GOOD MOVE: After watching Curry and Klay Thompson run rampant in the series' first two games, San Antonio found a way to stop both. The Spurs committed their best perimeter defender, Kawhi Leonard, to the assignment of shutting down Thompson, and hedged with their big men on every screen, to the point of practically doubling Curry. The tactic worked because San Antonio's rotations were good enough to keep Andrew Bogut, the Warrior most often left uncovered, from making the visitors pay too dearly. Bogut, slowed by foul trouble, had 11 points but only one assist despite his passing skills.
MOTIVATIONAL MOVE: Warriors coach Mark Jackson brought David Lee in at the first stoppage of the second quarter, ensuring that the All-Star forward -- who suffered a torn right hip flexor three weeks ago in Golden State's first postseason game and had only played 2 minutes since -- would receive a raucous ovation when he was announced. Lee provided six points and two rebounds in three minutes before Jackson called a 20-second timeout to get him off the floor.
BAD MOVE: Tiago Splitter was finally healthy enough to start for San Antonio, but his work opening up the fourth quarter was dire, tossing ill-advised turnovers on back-to-back possessions to help fuel the Warriors' run.

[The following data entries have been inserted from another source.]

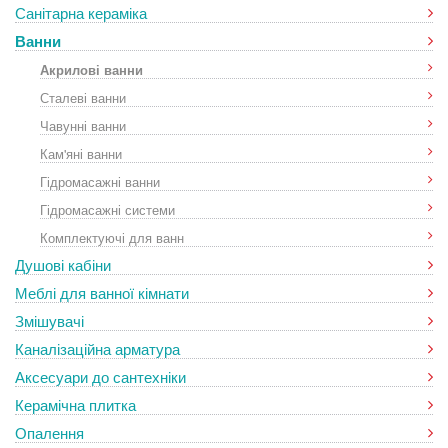
Санітарна кераміка
Ванни
Акрилові ванни
Сталеві ванни
Чавунні ванни
Кам'яні ванни
Гідромасажні ванни
Гідромасажні системи
Комплектуючі для ванн
Душові кабіни
Меблі для ванної кімнати
Змішувачі
Каналізаційна арматура
Аксесуари до сантехніки
Керамічна плитка
Опалення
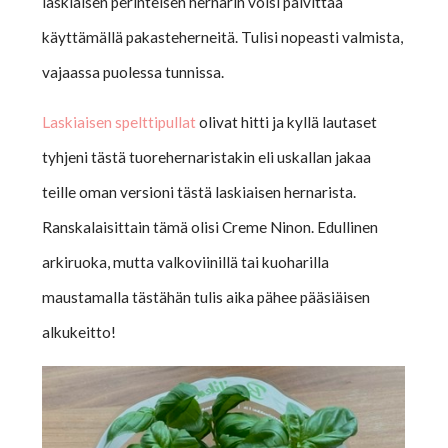
laskiaisen perinteisen hernarin voisi päivittää
käyttämällä pakasteherneitä. Tulisi nopeasti valmista,
vajaassa puolessa tunnissa.
Laskiaisen spelttipullat
olivat hitti ja kyllä lautaset
tyhjeni tästä tuorehernaristakin eli uskallan jakaa
teille oman versioni tästä laskiaisen hernarista.
Ranskalaisittain tämä olisi Creme Ninon. Edullinen
arkiruoka, mutta valkoviinillä tai kuoharilla
maustamalla tästähän tulis aika pähee pääsiäisen
alkukeitto!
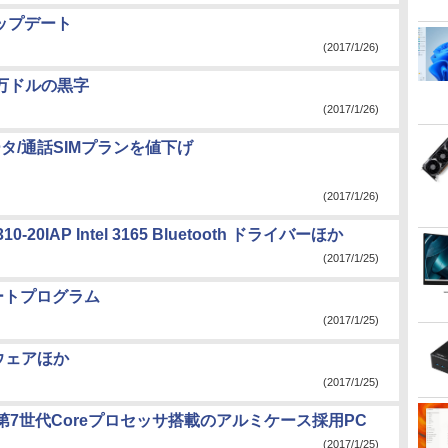
アップデート
(2017/1/26)
0万ドルの黒字
(2017/1/26)
データ/通話SIMプランを値下げ
(2017/1/26)
 310-20IAP Intel 3165 Bluetooth ドライバーほか
(2017/1/25)
デートプログラム
(2017/1/25)
ムウェアほか
(2017/1/25)
第7世代Coreプロセッサ搭載のアルミケース採用PC
(2017/1/25)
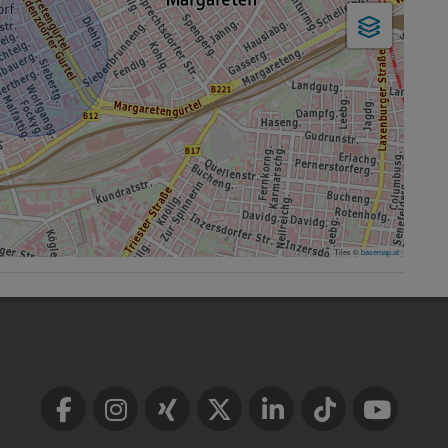
Tiles ©
basemap.at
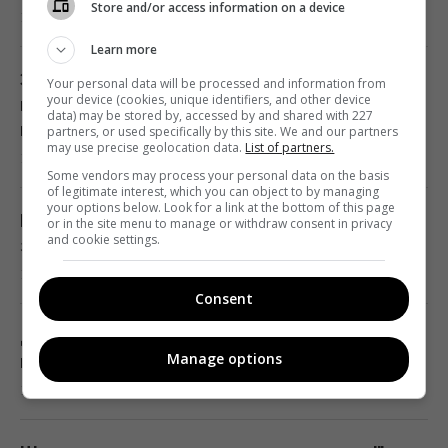
Store and/or access information on a device
10 серпня 2026, 16:45
Суд дозволив Єрмаку їздити по різним
областям України, - САП
Learn more
16:05 понеділок, 10 серпня 2026
Звичайна шторка для душу більше не
Your personal data will be processed and information from
your device (cookies, unique identifiers, and other device
потрібна: знайдено ідеальну заміну для
data) may be stored by, accessed by and shared with 227
ванної
partners, or used specifically by this site. We and our partners
У якому віці дитину можна залишати вдома
may use precise geolocation data.
List of partners.
10 серпня 2026, 16:33
саму: поради психологів
Some vendors may process your personal data on the basis
of legitimate interest, which you can object to by managing
15:56 понеділок, 10 серпня 2026
your options below. Look for a link at the bottom of this page
Мобілізація та бронювання восени може
or in the site menu to manage or withdraw consent in privacy
and cookie settings.
змінитися: юрист назвав умови
Один старий якір затримав будівництво
10 серпня 2026, 16:31
тунелю під затокою на 241 день
Consent
15:51 понеділок, 10 серпня 2026
Долар дорожчає, євро зробив ривок:
Manage options
новий курс валют на 11 серпня
На японському острові створили рай для
10 серпня 2026, 15:57
кроликів, але згодом з’явилися несподівані
гості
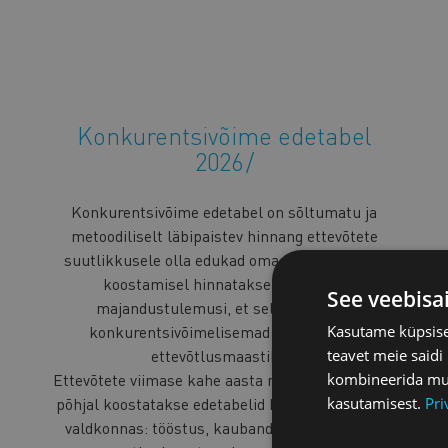
Konkurentsivõime edetabel
2026
Konkurentsivõime edetabel on sõltumatu ja
metoodiliselt läbipaistev hinnang ettevõtete
suutlikkusele olla edukad oma sektoris. Selle
koostamisel hinnatakse ettevõtete
See veebisa
majandustulemusi, et selgitada välja
Kasutame küpsisei
konkurentsivõimelisemad tegijad Eesti
teavet meie saidi
ettevõtlusmaastikul.
kombineerida muu 
Ettevõtete viimase kahe aasta majandusnäitajate
kasutamisest.
Pri
põhjal koostatakse edetabelid kolmes peamises
valdkonnas: tööstus, kaubandus ja teenindus,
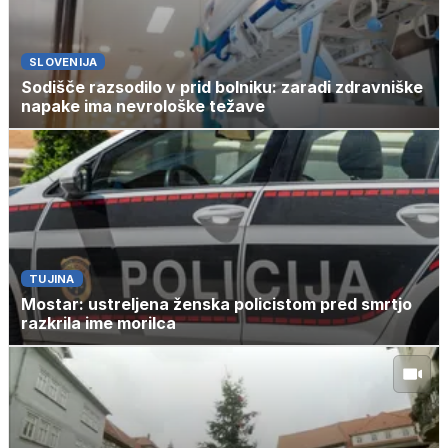
SLOVENIJA
Sodišče razsodilo v prid bolniku: zaradi zdravniške
napake ima nevrološke težave
TUJINA
Mostar: ustreljena ženska policistom pred smrtjo
razkrila ime morilca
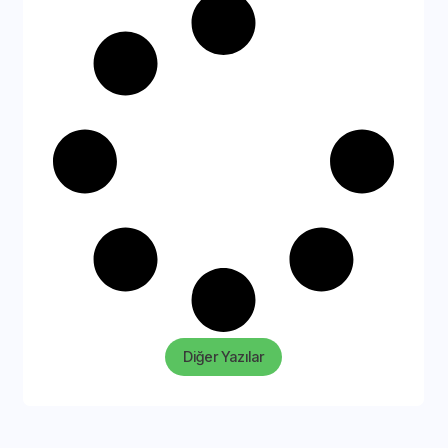
Diğer Yazılar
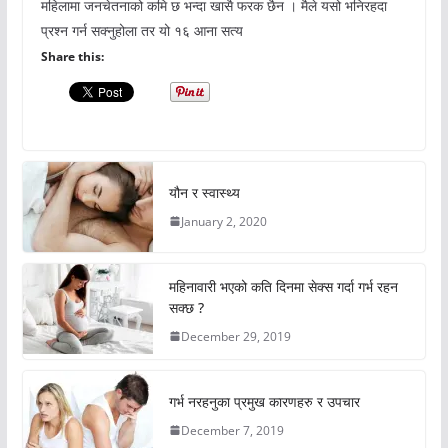
महिलामा जनचेतनाको कमि छ भन्दा खासै फरक छैन । मैले यसो भनिरहदा
प्रश्न गर्न सक्नुहोला तर यो १६ आना सत्य
Share this:
यौन र स्वास्थ्य
January 2, 2020
महिनावारी भएको कति दिनमा सेक्स गर्दा गर्भ रहन
सक्छ ?
December 29, 2019
गर्भ नरहनुका प्रमुख कारणहरु र उपचार
December 7, 2019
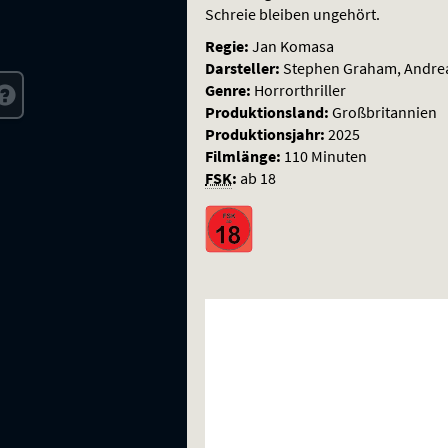
dein
Schreie bleiben ungehört.
Bestes
Regie:
Jan Komasa
Darsteller:
Stephen Graham, Andrea
Genre:
Horrorthriller
Produktionsland:
Großbritannien
Produktionsjahr:
2025
Filmlänge:
110 Minuten
FSK
:
ab 18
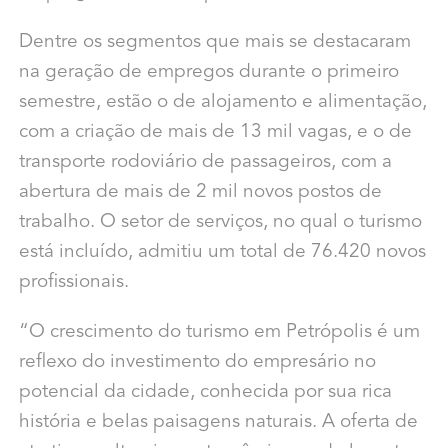
Dentre os segmentos que mais se destacaram
na geração de empregos durante o primeiro
semestre, estão o de alojamento e alimentação,
com a criação de mais de 13 mil vagas, e o de
transporte rodoviário de passageiros, com a
abertura de mais de 2 mil novos postos de
trabalho. O setor de serviços, no qual o turismo
está incluído, admitiu um total de 76.420 novos
profissionais.
“O crescimento do turismo em Petrópolis é um
reflexo do investimento do empresário no
potencial da cidade, conhecida por sua rica
história e belas paisagens naturais. A oferta de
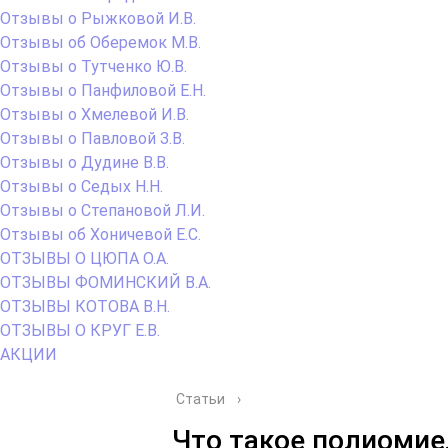
Отзывы о Рыжковой И.В.
Отзывы об Оберемок М.В.
Отзывы о Тутченко Ю.В.
Отзывы о Панфиловой Е.Н.
Отзывы о Хмелевой И.В.
Отзывы о Павловой З.В.
Отзывы о Дудине В.В.
Отзывы о Седых Н.Н.
Отзывы о Степановой Л.И.
Отзывы об Хоничевой Е.С.
ОТЗЫВЫ О ЦЮПА О.А.
ОТЗЫВЫ ФОМИНСКИЙ В.А.
ОТЗЫВЫ КОТОВА В.Н.
ОТЗЫВЫ О КРУГ Е.В.
АКЦИИ
Статьи
›
Что такое полиомие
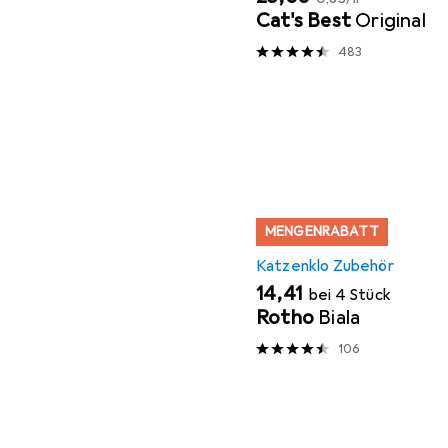
Cat's Best
Original
483
MENGENRABATT
Katzenklo Zubehör
EUR
14,41
bei 4 Stück
Rotho
Biala
106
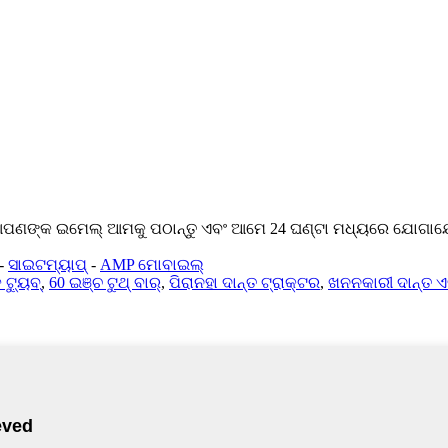
ି ଆପଣଙ୍କ ଇମେଲ୍ ଆମକୁ ପଠାନ୍ତୁ ଏବଂ ଆମେ 24 ଘଣ୍ଟା ମଧ୍ୟରେ ଯୋଗାଯ
-
ସାଇଟମ୍ୟାପ୍
-
AMP ମୋବାଇଲ୍
ଟ୍ୟୁବ୍
,
60 ଇଞ୍ଚ ଟୁଥ୍ ବାର୍
,
ପିରାନହା ଦାନ୍ତ ଟ୍ରାକ୍ଟର
,
ଖନନକାରୀ ଦାନ୍ତ ଏବ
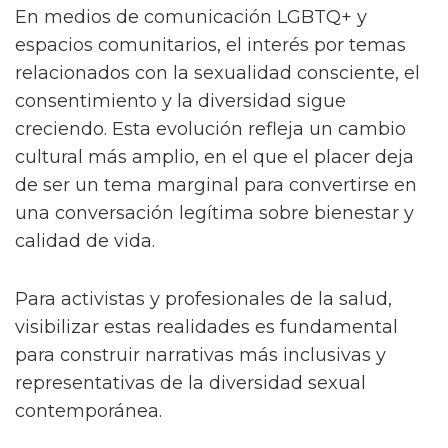
En medios de comunicación LGBTQ+ y
espacios comunitarios, el interés por temas
relacionados con la sexualidad consciente, el
consentimiento y la diversidad sigue
creciendo. Esta evolución refleja un cambio
cultural más amplio, en el que el placer deja
de ser un tema marginal para convertirse en
una conversación legítima sobre bienestar y
calidad de vida.
Para activistas y profesionales de la salud,
visibilizar estas realidades es fundamental
para construir narrativas más inclusivas y
representativas de la diversidad sexual
contemporánea.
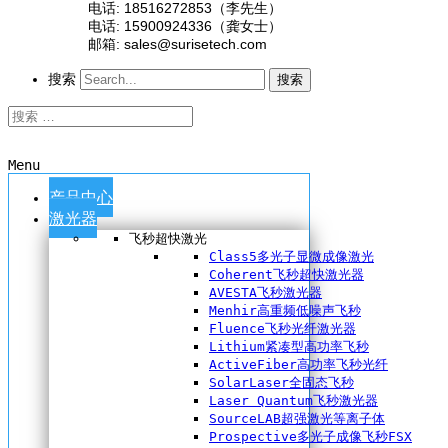
电话: 18516272853（李先生）
电话: 15900924336（龚女士）
邮箱: sales@surisetech.com
搜索
搜索
Menu
产品中心
激光器
飞秒超快激光
Class5多光子显微成像激光
Coherent飞秒超快激光器
AVESTA飞秒激光器
Menhir高重频低噪声飞秒
Fluence飞秒光纤激光器
Lithium紧凑型高功率飞秒
ActiveFiber高功率飞秒光纤
SolarLaser全固态飞秒
Laser Quantum飞秒激光器
SourceLAB超强激光等离子体
Prospective多光子成像飞秒FSX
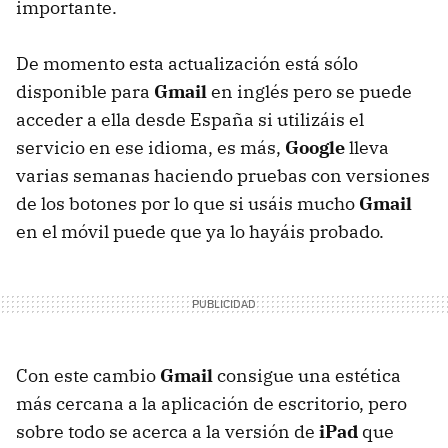
importante.
De momento esta actualización está sólo
disponible para
Gmail
en inglés pero se puede
acceder a ella desde España si utilizáis el
servicio en ese idioma, es más,
Google
lleva
varias semanas haciendo pruebas con versiones
de los botones por lo que si usáis mucho
Gmail
en el móvil puede que ya lo hayáis probado.
Con este cambio
Gmail
consigue una estética
más cercana a la aplicación de escritorio, pero
sobre todo se acerca a la versión de
iPad
que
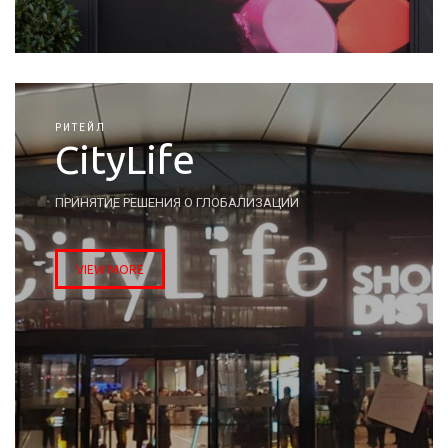
РИТЕЙЛ
CityLife
ПРИНЯТИЕ РЕШЕНИЯ О ГЛОБАЛИЗАЦИИ
VIEW MORE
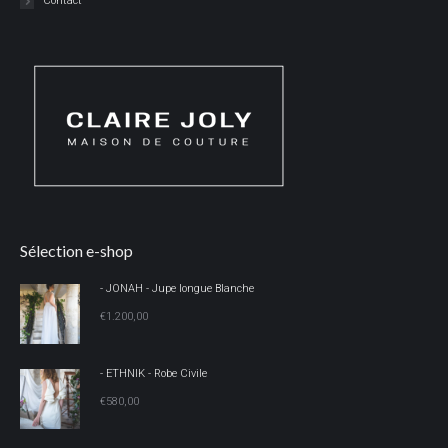
Contact
Sélection e-shop
- JONAH - Jupe longue Blanche
€
1.200,00
- ETHNIK - Robe Civile
€
580,00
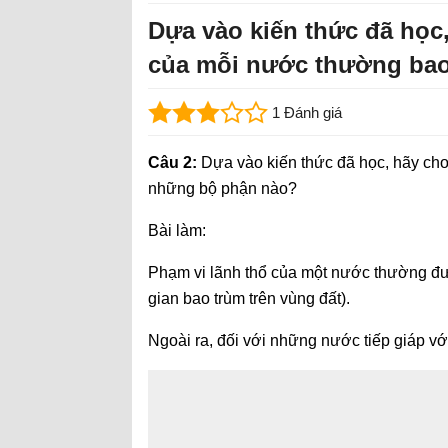
Dựa vào kiến thức đã học,
của mỗi nước thường ba
1 Đánh giá
Câu 2:
Dựa vào kiến thức đã học, hãy cho
những bộ phận nào?
Bài làm:
Phạm vi lãnh thổ của một nước thường đượ
gian bao trùm trên vùng đất).
Ngoài ra, đối với những nước tiếp giáp vớ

ROOKIE WATCH: Draymond Green's magical ride through the playoffs hit a speed bump, with a 2-for-7 night from the floor en route to six points and three boards.
INSIDE THE ARENA: Former Warriors great Rick Barry and comedian Dave Chappelle were among those wearing yellow T-shirts in the Oracle Arena stands. Chappelle received the louder greeting when they were shown on the giant in-house TVs.
NOTABLE: Parker now has 14 career 30-point postseason performances. San Antonio are 12-2 in those games. . . . This was the Warriors' first home loss of the 2013 postseason. . . . Curry had a game-high eight assists. . . . Thompson led the Warriors with 17 points and grabbed eight rebounds.
UP NEXT: Game 4, Sunday @ Golden State (3:30 p.m. ET); Game 5, Tuesday @ San Antonio (9:30 p.m. ET); Game 6, Thursday @ Golden State, if necessary (TBA).